Trump is slated to speak at 8 p.m. local time from the I-80 Speedway, between Omaha and Lincoln. GOP gubernatorial candidate Charles Herbster, whom Trump endorsed in October, will also deliver remarks as the event's special guest speaker. The event will be live streamed on the Right Side Broadcasting Network's (RSBN) YouTube channel.

Meanwhile, the former president faces growing legal difficulties in New York, after a judge there ruled that he was in contempt of court on Monday. New York Supreme Court Justice Arthur Engoron ordered Trump to pay $10,000 per day until he complies with a subpoena from the office of New York Attorney General Letitia James.

James, a Democrat, is conducting a civil investigation into whether the former president and the Trump Organization misrepresented the value of business assets for financial gain. She first subpoenaed Trump to produce related documents and evidence in December.

Donald Trump
Former President Donald Trump is facing mounting legal troubles in New York as he heads to a Nebraska rally on Friday. Above, Trump speaks during a rally at the Delaware County Fairgrounds on April 23 in Ohio. Drew Angerer/Getty Images

"In a major victory, a court has ruled in our favor to hold Donald Trump in contempt of court," James tweeted on Monday. "Donald Trump must pay $10,000 per day for every day that he continues to defy the court's order to turn over documents to my office." The attorney general's office first filed the contempt motion on April 7.

On Wednesday, Trump's attorney Alina Habba filed an appeal to the ruling. Habba said in a court filing with New York state's Appellate Division that the former president had "proffered a timely response to the subpoena," Reuters reported. The lawyer asked the court to look over whether the contempt fine "serves any purpose as either a compensatory or coercive remedy." Habba contended that James' office did not demonstrate that it suffered any harm due to Trump's delayed compliance.

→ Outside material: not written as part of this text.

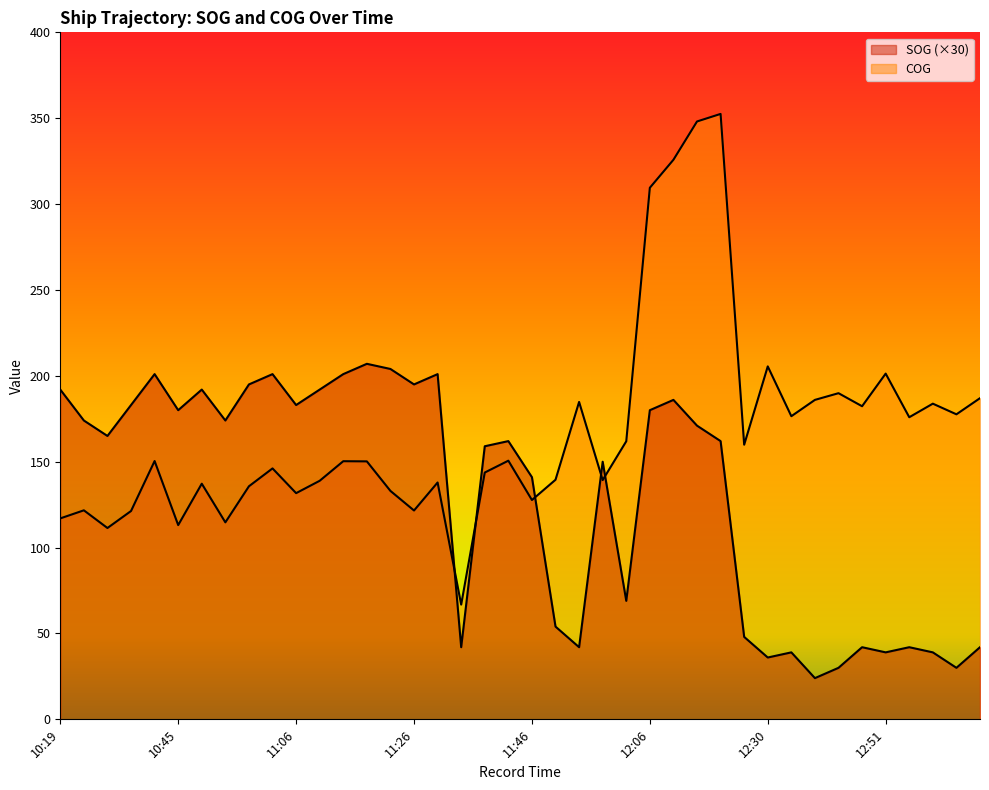

Is the value of SOG at 11:58 greater than the value of COG at 12:06?

No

"To be clear: Not only did Trump ignore the document and testimony requests from James, but he defied a court order enforcing those requests. It's one thing to blow off a document request from another attorney—but to snub a judge's order requiring compliance is in an altogether different plane," Kimberly Wehle, a professor at the University of Baltimore School of Law, wrote in an opinion article for The Hill.

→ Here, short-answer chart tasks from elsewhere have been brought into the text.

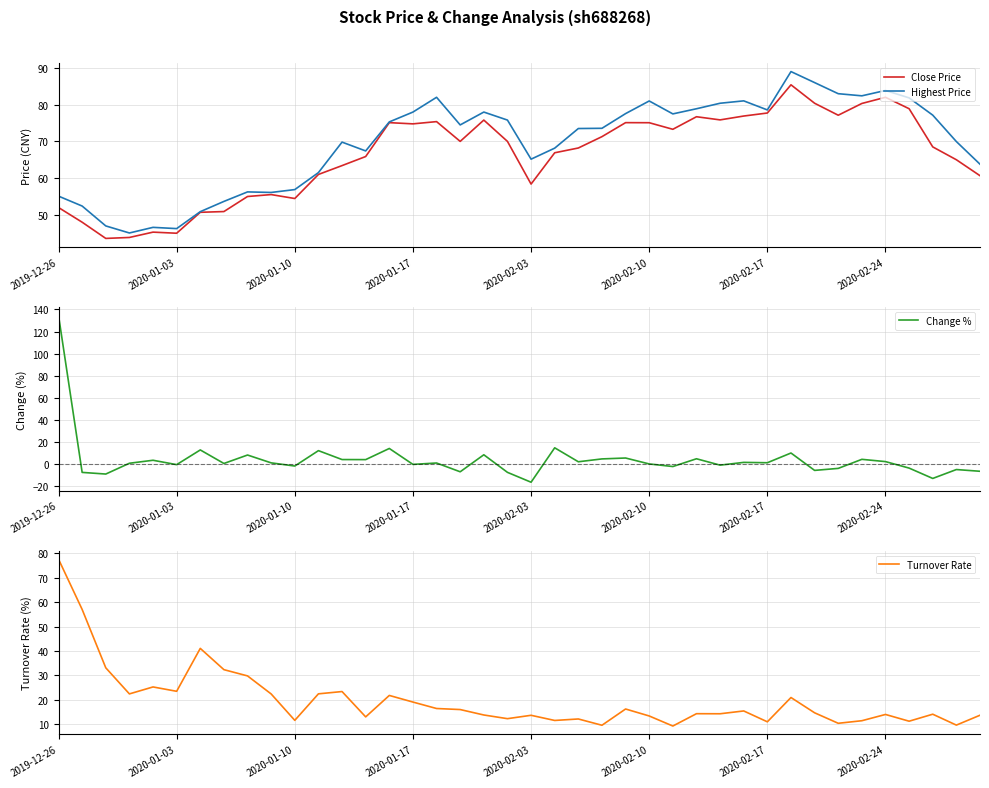

True or false: Change % has a value of -5.1 at 38.

True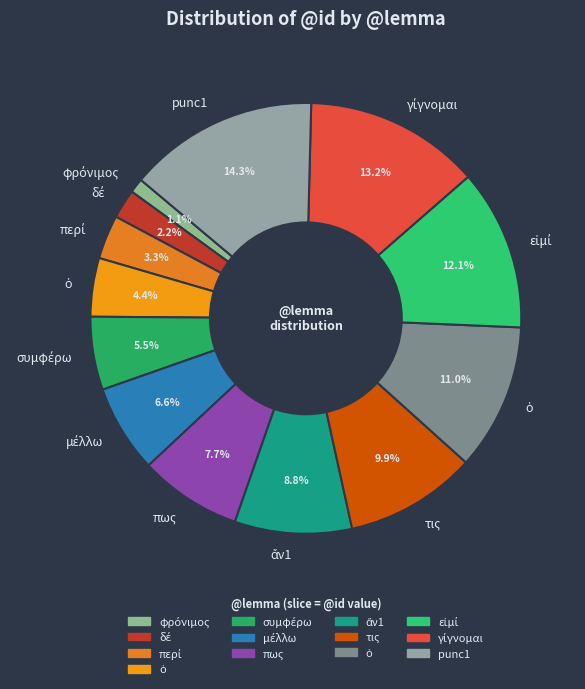

What is the largest slice in the pie chart?

punc1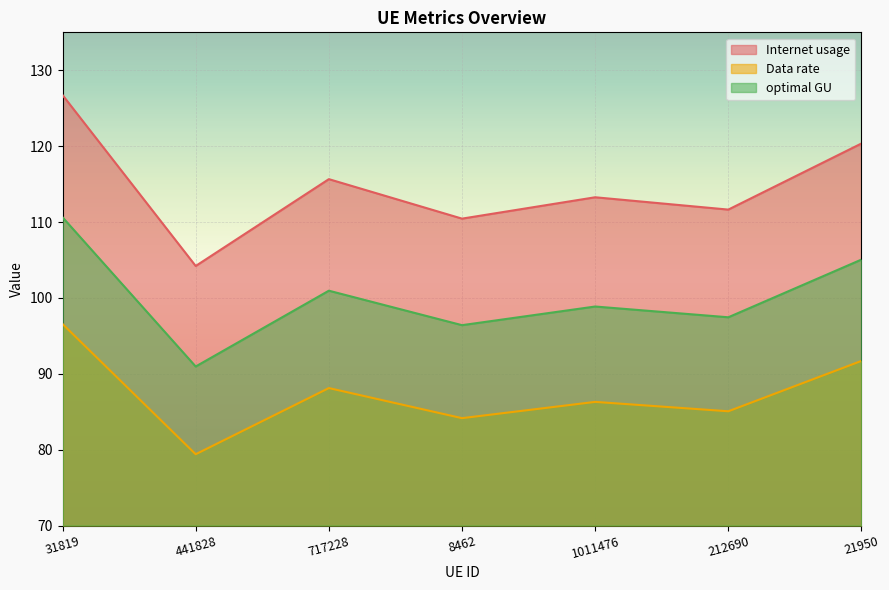

True or false: optimal GU and Internet usage intersect in this chart.

False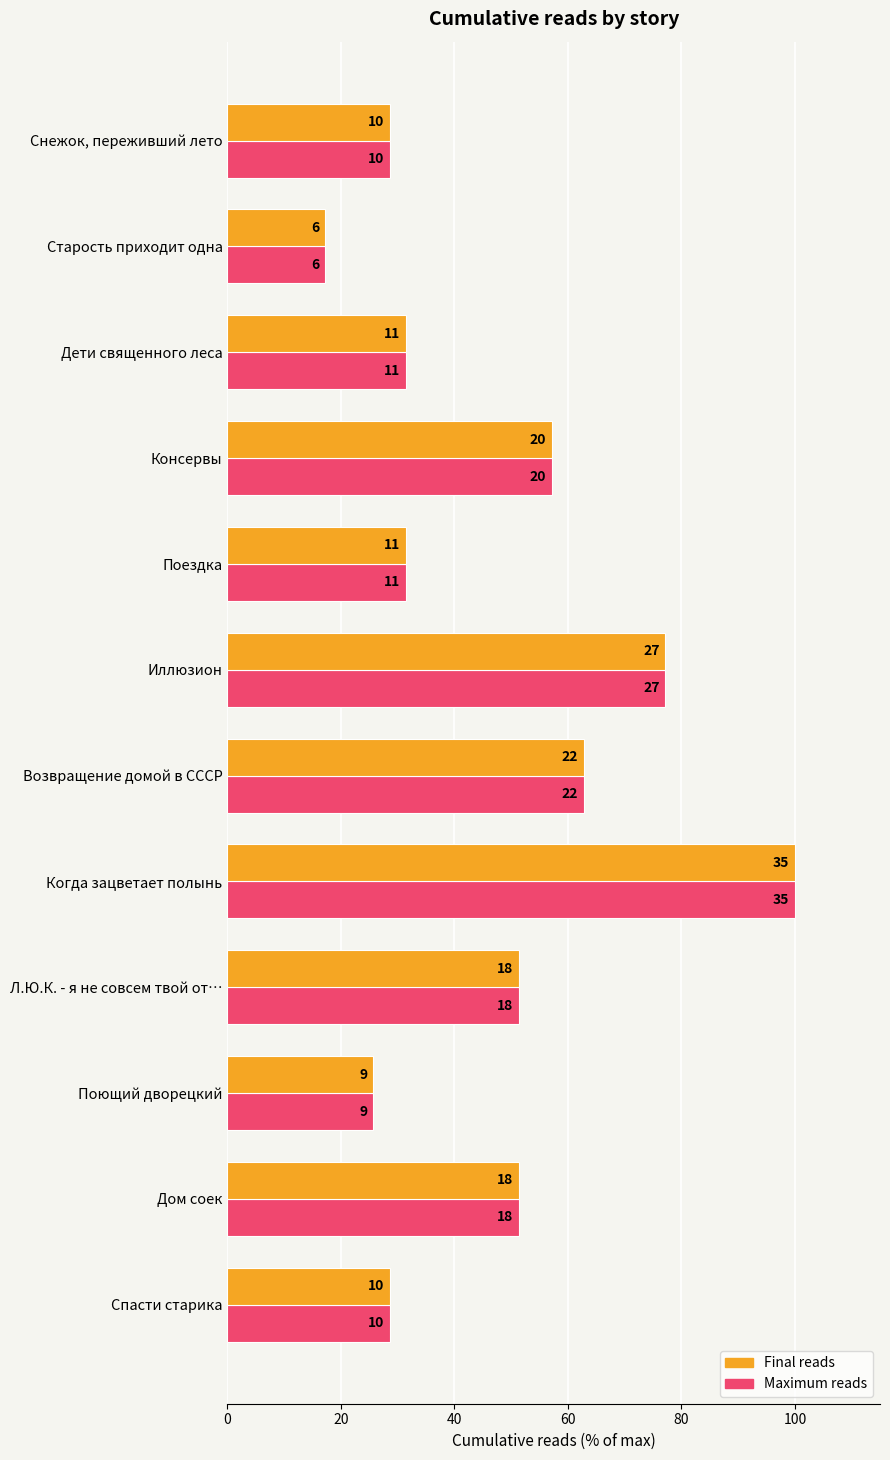

What are all the series names shown in the legend?

Final reads, Maximum reads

"In the legal world, this is a big deal, because if judges' orders can be flouted with impunity, the entire American system of laws becomes optional—and could ultimately fail," Wehle explained.

Prior to the contempt ruling, Trump issued an April 18 statement slamming James, who is Black, and calling her "racist."

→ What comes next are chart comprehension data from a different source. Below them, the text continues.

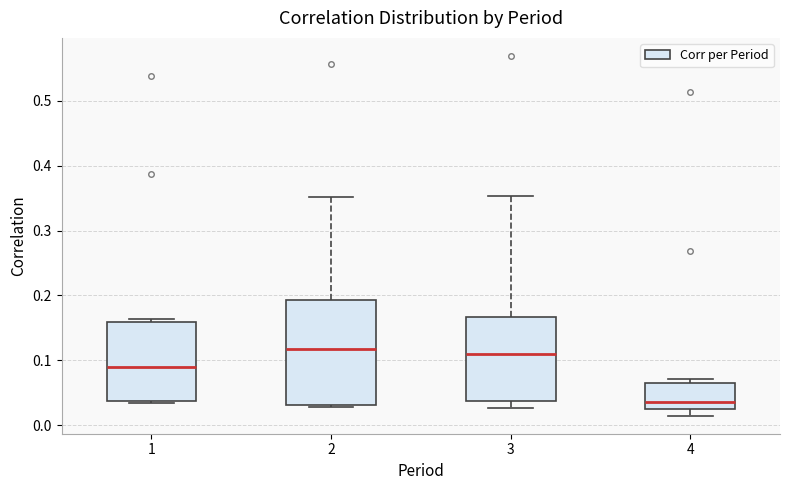

Reading left to right, transcribe this box plot: for each box, give where its median line is, the range the box spans, and where its two whiskers end, as read against the y-axis. The values are not printed on the chart, so give them approximately, as read against the axis.

1: median 0.09, box 0.04 to 0.16, whiskers 0.03 to 0.16 (just above the box's upper edge)
2: median 0.12, box 0.03 to 0.19, whiskers 0.03 to 0.35
3: median 0.11, box 0.04 to 0.17, whiskers 0.03 to 0.35
4: median 0.04, box 0.03 to 0.07, whiskers 0.01 to 0.07 (just above the box's upper edge)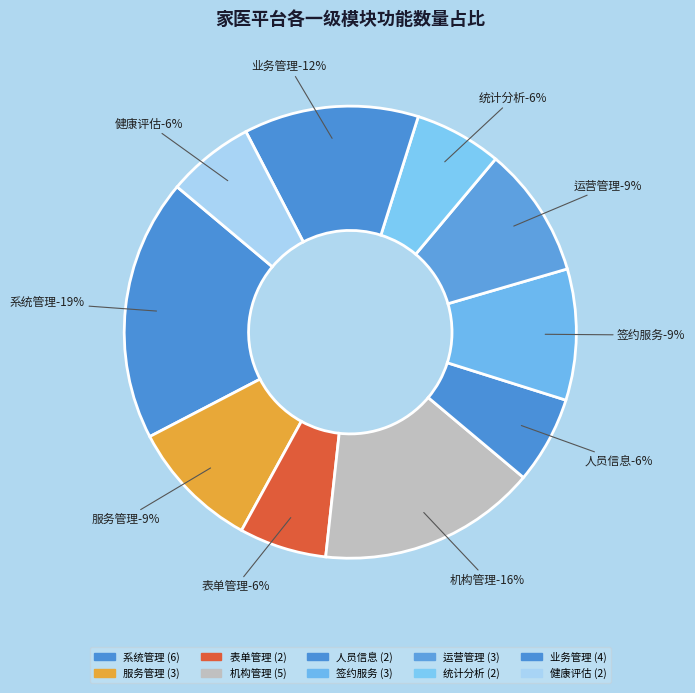

What is the largest slice in the pie chart?

系统管理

"The racist and highly partisan Attorney General of New York State, failed Gubernatorial candidate Letitia James, should focus her efforts on saving the State of New York and ending its reputation as a Crime Capital of the World, instead of spending millions of dollars and utilizing a large portion of her office in going after Donald J. Trump and the Trump Organization," the former president said.

"This never-ending Witch Hunt must stop," he added.

James launched a New York gubernatorial bid last October but then bowed out in December, saying she'd run for reelection as the state's attorney general instead.

Meanwhile, Trump also faces growing pressure from the House select committee investigating the January 6, 2021, attack against the U.S. Capitol. Close allies and members of his family have testified before the committee in recent weeks, and courts have ruled against his efforts to block the release of documents to the investigators. Trump's friend and former personal lawyer Rudy Giuliani is expected to testify before the committee in the coming weeks as well.

A probe in Georgia is moving forward as well. Trump is under investigation for allegedly pressuring Republican officials in the southern state to overturn President Joe Biden's 2020 election victory there. Fulton County District Attorney Fani Willis will be convening a grand jury starting next month in that probe. She told The Atlanta Journal-Constitution in February that "what I do think is within a year we will have all the information that we need."

Whether any of these legal issues result in charges or some kind of accountability for the former president remains to be seen. Trump has consistently denied any wrongdoing and insists all investigations into him, his business and his allies are politically motivated. He regularly calls these probes "witch hunts."

Newsweek reached out to Trump's press office for comment.

Former U.S. Army prosecutor Glenn Kirschner shared his thoughts on the New York contempt ruling this week, saying that Trump may just fundraise from his supporters to pay the daily $10,000 fine. The prominent attorney and Trump critic, who now works as an analyst for MSNBC and NBC News, also floated the possibility that the former president could face jail time in the future.

"Now that Donald Trump has been held in contempt of court, will he grift his MAGA base yet again, this time to pay his 10K-a-day contempt fines? His base CAN pay his fines but they CAN'T do his time. DOJ . . . if you're listening," Kirschner tweeted.